Ich rannte gleich zurück ins Reisebüro und zahlte, denn um ½ ist bei denen schon wieder Siesta. Ich schaffte es noch. Ich kriegte bloß einen Ausdruck auf nem Schmierzettel, das war mein Ticket für mich. Der Flug war über meinem Personalausweis reserviert. Morgen um 17 Uhr noch was. Ich steckte den Zettel ein und ging nun erst mal noch durch die Stadt. Ich kriegte schon wieder die Panik aufsteigen, dass ich abstürz oder was weiß ich, den Flughafen nicht rechtzeitig find (2 Stunden vorher sollte ich da sein) oder dass es Heckmeck mit dem Haufen Gepäck geben könnte.

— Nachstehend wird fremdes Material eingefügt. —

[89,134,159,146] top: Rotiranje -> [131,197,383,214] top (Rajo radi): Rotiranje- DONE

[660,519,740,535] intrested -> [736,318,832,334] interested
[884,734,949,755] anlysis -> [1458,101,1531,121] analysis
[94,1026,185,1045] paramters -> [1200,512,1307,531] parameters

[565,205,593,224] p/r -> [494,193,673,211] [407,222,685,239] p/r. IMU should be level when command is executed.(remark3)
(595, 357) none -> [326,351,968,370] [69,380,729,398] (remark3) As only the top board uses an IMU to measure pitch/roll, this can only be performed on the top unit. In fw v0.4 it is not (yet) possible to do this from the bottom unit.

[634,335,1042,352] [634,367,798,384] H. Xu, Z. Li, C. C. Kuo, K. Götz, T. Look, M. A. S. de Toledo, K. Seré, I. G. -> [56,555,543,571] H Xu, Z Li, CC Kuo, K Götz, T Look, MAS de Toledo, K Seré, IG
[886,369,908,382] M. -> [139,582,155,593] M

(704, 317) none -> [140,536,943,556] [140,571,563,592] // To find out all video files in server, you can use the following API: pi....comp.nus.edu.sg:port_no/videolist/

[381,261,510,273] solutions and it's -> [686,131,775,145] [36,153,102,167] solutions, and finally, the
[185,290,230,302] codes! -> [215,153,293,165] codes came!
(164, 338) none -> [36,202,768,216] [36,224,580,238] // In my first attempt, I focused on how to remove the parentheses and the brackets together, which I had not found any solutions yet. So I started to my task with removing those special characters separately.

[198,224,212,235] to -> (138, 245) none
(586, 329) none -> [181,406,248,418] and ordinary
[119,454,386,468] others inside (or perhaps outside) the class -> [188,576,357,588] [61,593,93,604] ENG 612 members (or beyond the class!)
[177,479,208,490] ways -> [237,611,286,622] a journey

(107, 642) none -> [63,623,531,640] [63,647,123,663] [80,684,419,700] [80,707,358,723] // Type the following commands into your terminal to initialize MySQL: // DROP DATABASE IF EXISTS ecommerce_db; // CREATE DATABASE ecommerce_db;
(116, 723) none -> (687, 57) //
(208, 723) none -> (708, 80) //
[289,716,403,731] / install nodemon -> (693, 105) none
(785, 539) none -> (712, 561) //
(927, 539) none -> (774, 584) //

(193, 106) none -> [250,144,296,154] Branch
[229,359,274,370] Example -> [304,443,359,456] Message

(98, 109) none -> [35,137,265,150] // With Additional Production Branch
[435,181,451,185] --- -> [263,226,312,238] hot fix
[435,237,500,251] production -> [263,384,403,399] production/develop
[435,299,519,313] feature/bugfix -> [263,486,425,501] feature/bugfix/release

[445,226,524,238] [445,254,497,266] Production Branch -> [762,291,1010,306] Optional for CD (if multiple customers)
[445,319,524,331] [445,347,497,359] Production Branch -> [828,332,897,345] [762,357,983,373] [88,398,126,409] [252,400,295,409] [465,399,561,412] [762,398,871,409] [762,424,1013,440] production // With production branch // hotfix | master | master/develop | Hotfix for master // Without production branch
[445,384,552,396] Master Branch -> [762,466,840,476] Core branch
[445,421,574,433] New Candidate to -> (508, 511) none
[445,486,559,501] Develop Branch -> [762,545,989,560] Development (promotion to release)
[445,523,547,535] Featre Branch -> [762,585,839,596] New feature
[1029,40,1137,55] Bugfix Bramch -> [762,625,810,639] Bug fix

So recht glücklich war ich nicht. Ich wär lieber mit dem Bus gefahren.

Ich fotografierte ein bisschen planlos in der Stadt herum. Ich landete in einem Cafe und trank nen Kaffee und schrieb das Tagebuch.

Nun quatschte ich ein älteres Paar an: "Sind Sie Deutsche?" Waren sie. Weiß net, die erkannte man auf 10 km. Denen schenkte ich mein Wörterbuch "Spanisch, last minute" Ich musste Ballast los werden.

Ich gammelte noch ein bisschen in der Stadt rum. Morgen wollte ich noch Mitbringsel kaufen, Wein und Käse für Manu und Karsten, Schinken für Fozzi. Ich fand einen Schmuckladen und kaufte eine silberne Muschel für Manu, kostet 37 Euro. Sie gefiel MIR sehr gut für sie, aber ob sie ihr auch gefällt? Dann soll sie sie ihrer Tochter schenken, wenn nicht.

Fenster der Kathedrale

Dann ging ich langsam los und suchte die Albergue. Ich wollte die für 7 Euro, die lag eh auf dem Weg zum Airport. Fand ich auch nach ein bisschen Suche.

Ich packte darin mein Zeug aus und schmiss alles weg, was ich nicht mehr brauchte: restliches Klopapier, Plastiktüten, billig-Deoroller, Nüssle, Sonnencreme. Naja, sooo viel Gepäck war es gar nicht – abgesehen von dem Rad.

ein Atrium in der City

In der Herberge war ein kleiner Bub, offensichtlich aus der Schweiz, der heulte und heulte. Er umarmte seinen Vater und der tröstete ihn. Als ich das sah, flennte ich auch gleich mit. Ich packte mein Zeug und hockte mich draußen auf die Mauer und heulte und heulte und heulte ...

Die Albergue war klasse. War ganz alternativ, mit Buddha-Statue und Räucherstäbchen, verschiedene Fließen auf dem Boden, Hexenhut und –besen an der Wand. Sowas gibt’s hier auch?